One possible fix would be to write these files every 6 hours rather than every 24 hours. I'm not sure what implications that would have.

kdraeder commented 6 years ago

Thanks @billsacks Each forecast is a 'startup', and I don't anticipate that these files will be needed in a 'restart' context.

The documentation of histaux_r2x says (http://www.cesm.ucar.edu/models/cesm2/component_settings/drv_nml.html) "turns on coupler history stream for instantaneous runoff to coupler fields." If it actually is instantaneous data, then it seem like hour 21 (from my 6 hour forecast) would be just as valid as hour 12 (the default), so my once-per-day data would be good enough.
But if the coupler or the ocean makes an assumption that it is hour 12 data, that would introduce a bias that I probably don't want.

If it actually writes out averaged data, the 6 hour forecast forcing will definitely be biased compared to the 24 hour forecast.

billsacks commented 6 years ago

I'm pretty sure that documentation is wrong, and that histaux_r2x is actually 24-hour-average fields.

kdraeder commented 6 years ago

@klindsay28 confirmed that it writes average files from the forecast: 24-hour if the forecast is that long or longer, or only the length of the forecast, if less than 24 hours. So I'll need/want some sort of fix before using histaux_r2x in a data assimilation context.

If a file is written at the end of every forecast, I can average them once/day. That looks much easier than making the restart of histaux_r2x files work correctly (@billsacks thinks this is broken).
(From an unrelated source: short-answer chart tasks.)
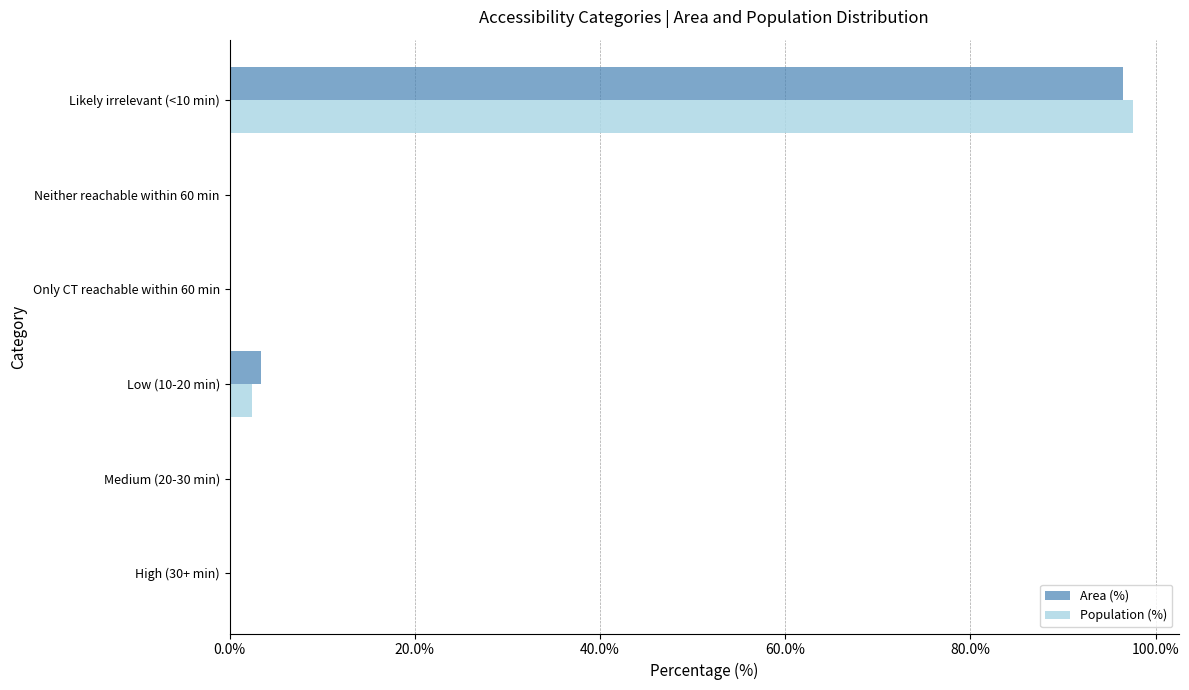

At which category is the sum across all series the highest?

Likely irrelevant (<10 min)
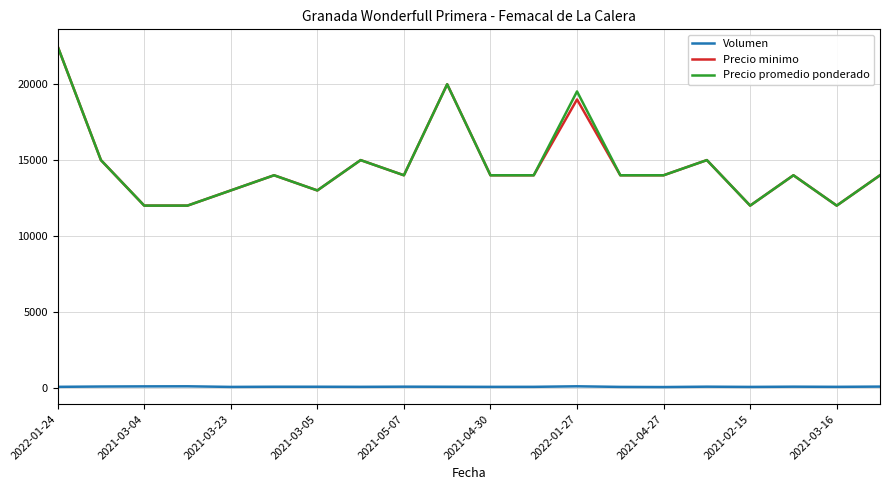

Count the number of categories in the chart.

20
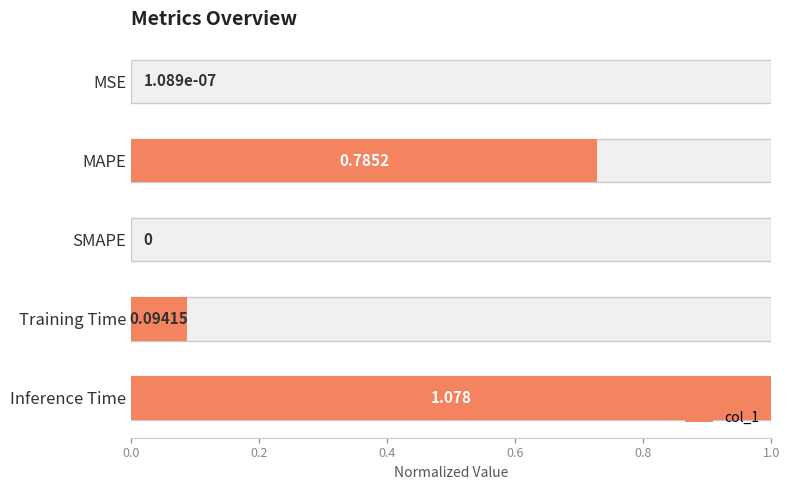

Count the number of data series in this chart.

1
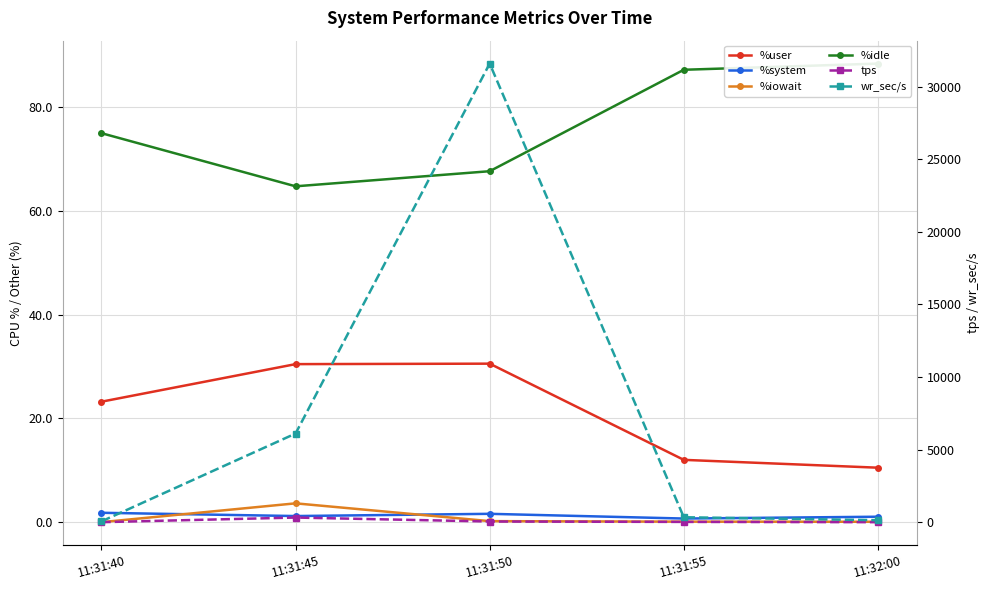

Between 11:31:40 and 11:31:45, which is larger?

11:31:45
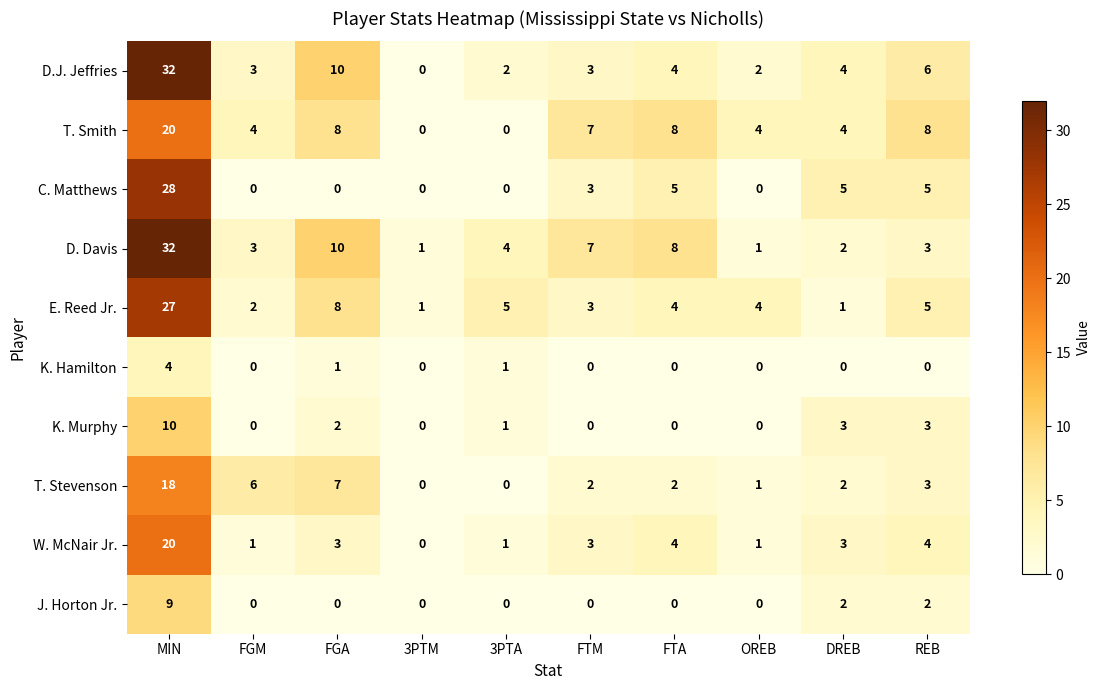

Which series has the widest spread of values?

D.J. Jeffries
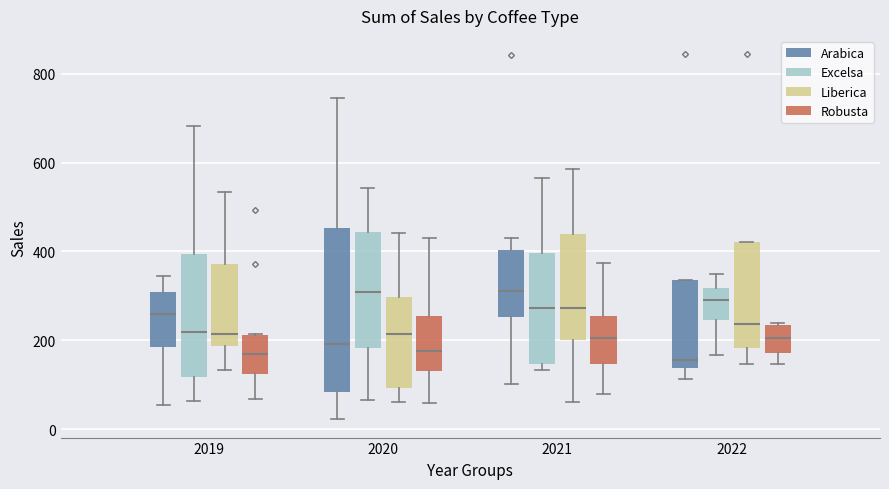

Where is the upper edge of the box for 2021 (Arabica) on the y-axis? The values are not printed on the chart, so give them approximately, as read against the axis.

400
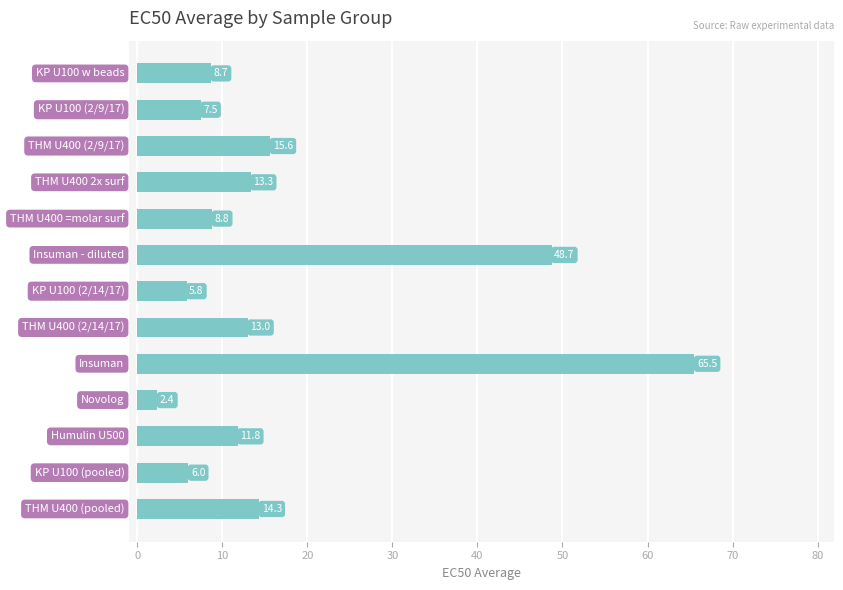

What is the greatest value displayed?

65.5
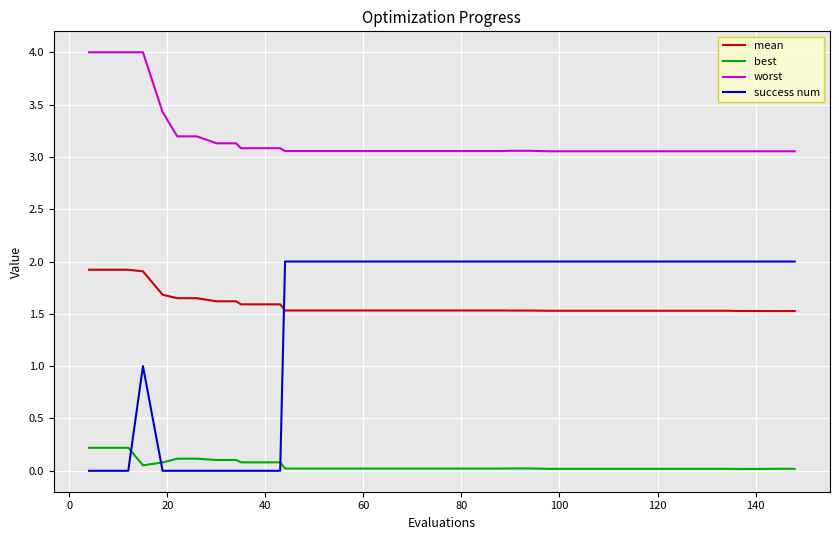

What is the lowest value of the mean series?

1.5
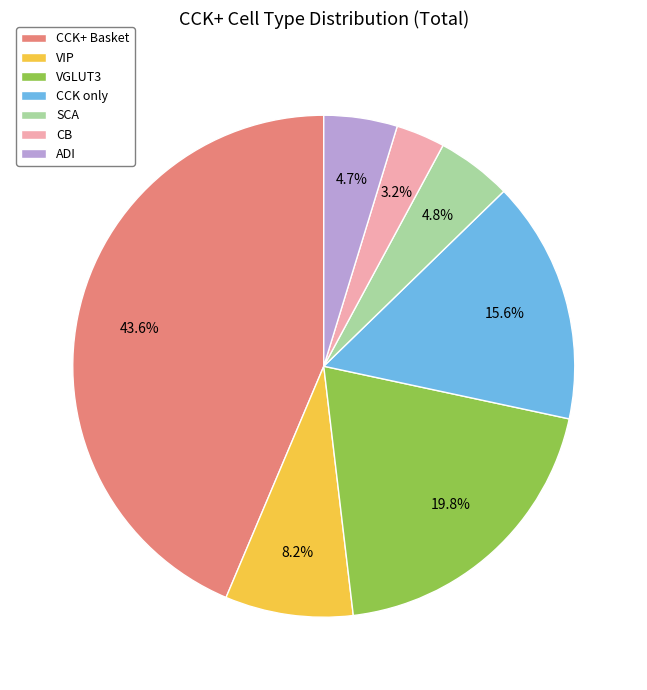

To the nearest percent, what is the difference between the largest and smallest slice percentages?

40%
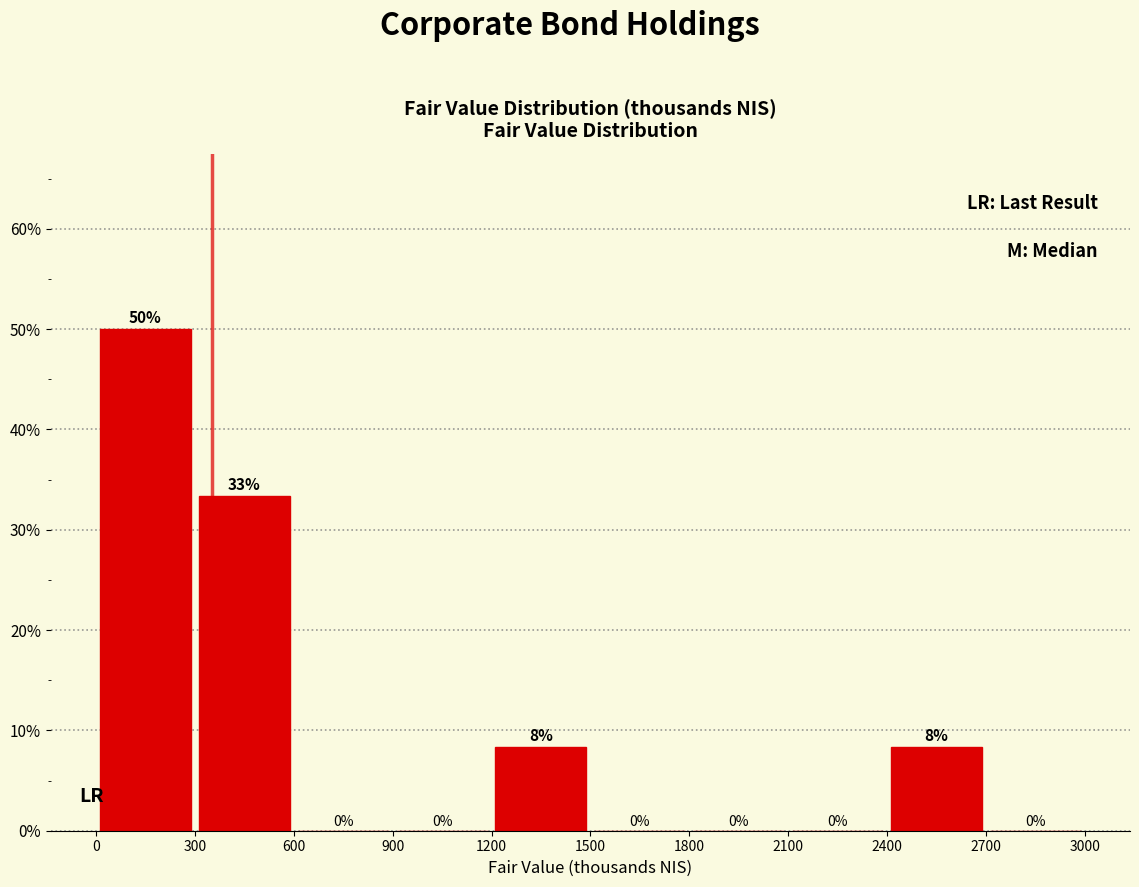

Which range on the x-axis has the tallest bar?

0 to 300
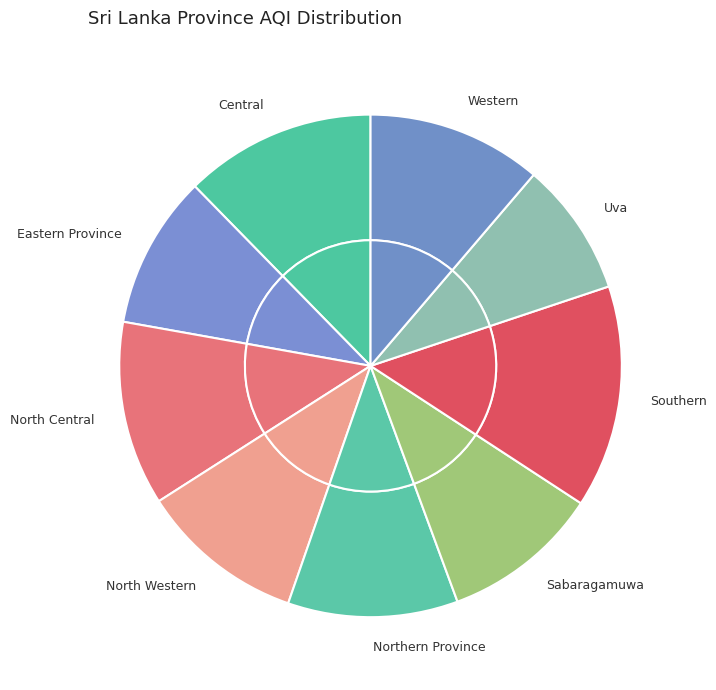

To the nearest percent, what percentage of the pie is Sabaragamuwa?

10%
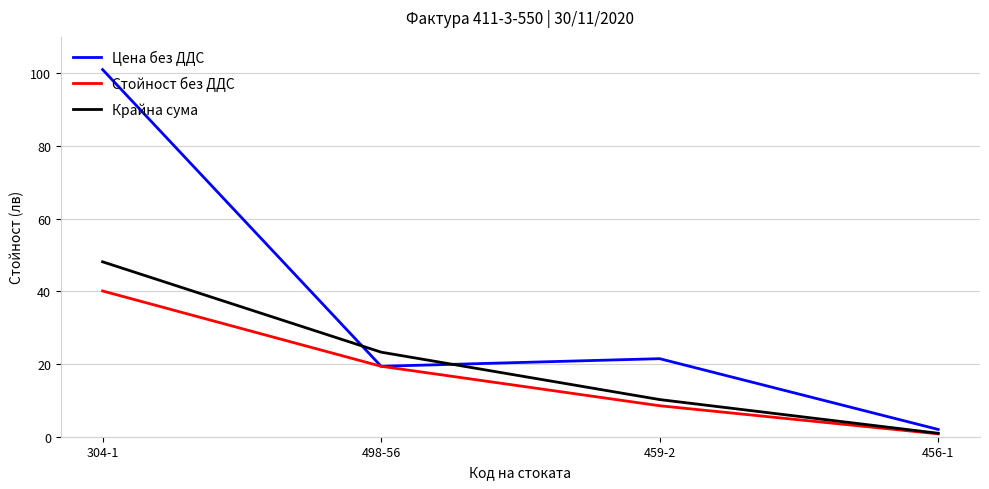

Rank the series by their maximum value, from lowest to highest.

Стойност без ДДС, Крайна сума, Цена без ДДС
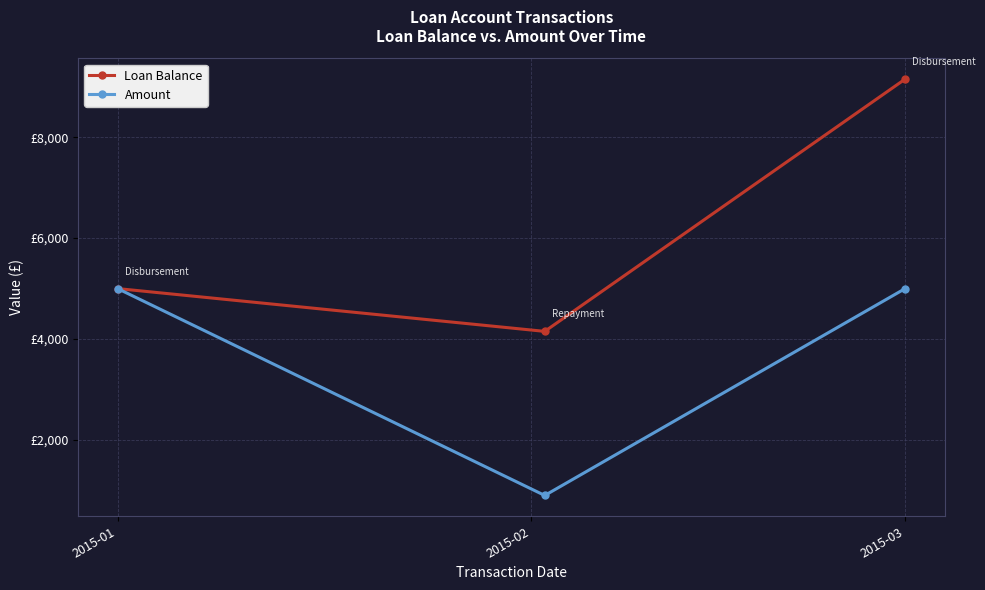

What are all the series names shown in the legend?

Loan Balance, Amount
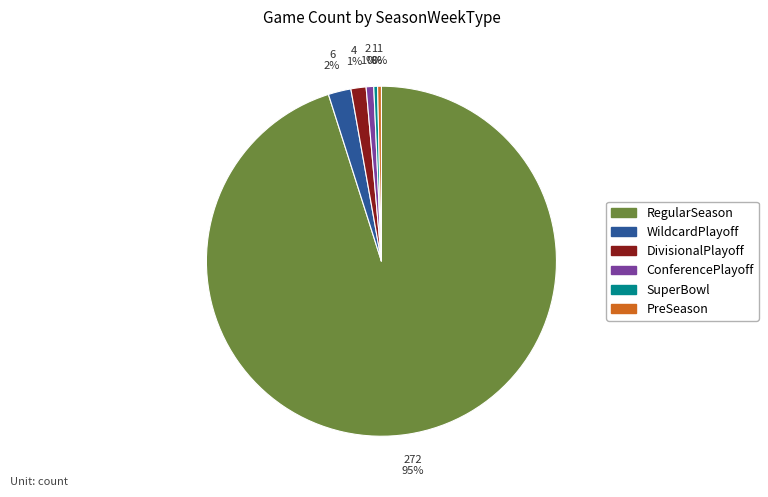

What is the largest slice in the pie chart?

RegularSeason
The file names would need to have SSSSS added to the date stamp YYYY-MM-DD.

kdraeder commented 6 years ago

@billsacks wrote

One possible fix would be to write these files every 6 hours rather than every 24 hours. I'm not sure what implications that would have.

I tested replacing write_now=t24hr_alarm with write_now=t6hr_alarm in the src.drv/cime_comp_mod.F90 call to seq_hist_writeaux(...'r2x'...). It wrote a file every 6 hours, as hoped. I had to change the file names to include seconds. So what seems to be needed here is a way to set write_now = min(forecast_length,24_hours). It might take me a lot of digging to figure out how to access the forecast length in this module, so I'm hoping that someone can at least point me to the right variable(s) and mechanism for importing them.

I don't have permission to assign this issue to anyone, or give it labels, so it would be great if someone would do that.

Should I open a new issue about the frequency of r2x history writes?

In CIME or ESCOMP?

Does this look possible by the CESM2_1 tag/release?

Thanks, Kevin

billsacks commented 6 years ago

@kdraeder what you're asking for feels like it warrants a CIME issue. I can't address whether this is feasible for CESM2.1, but maybe @mvertens or @jedwards4b could.

kdraeder commented 6 years ago

I opened CIME #2831 and provided a fix in CIME #2832. The hr2x files are now written at time-of-day = 00000 and at the end of the forecast, no matter what time it is. The averaging is over whatever time span is in each file; 1 day for all but the last (partial) day, and the partial day for the last file (which could be 24 h).

billsacks commented 6 years ago

Thanks, @kdraeder . I've lost track of what remains in this issue; can this escomp/cesm issue be closed now?

kdraeder commented 6 years ago

There's still inconsistency between the filetype of the cpl.hr2x filenames and the contents, which are averaged. But my understanding is that that will be resolved later in a way that's least disruptive to users. Other than that, the problems I ran into have been resolved. Thanks for all the help!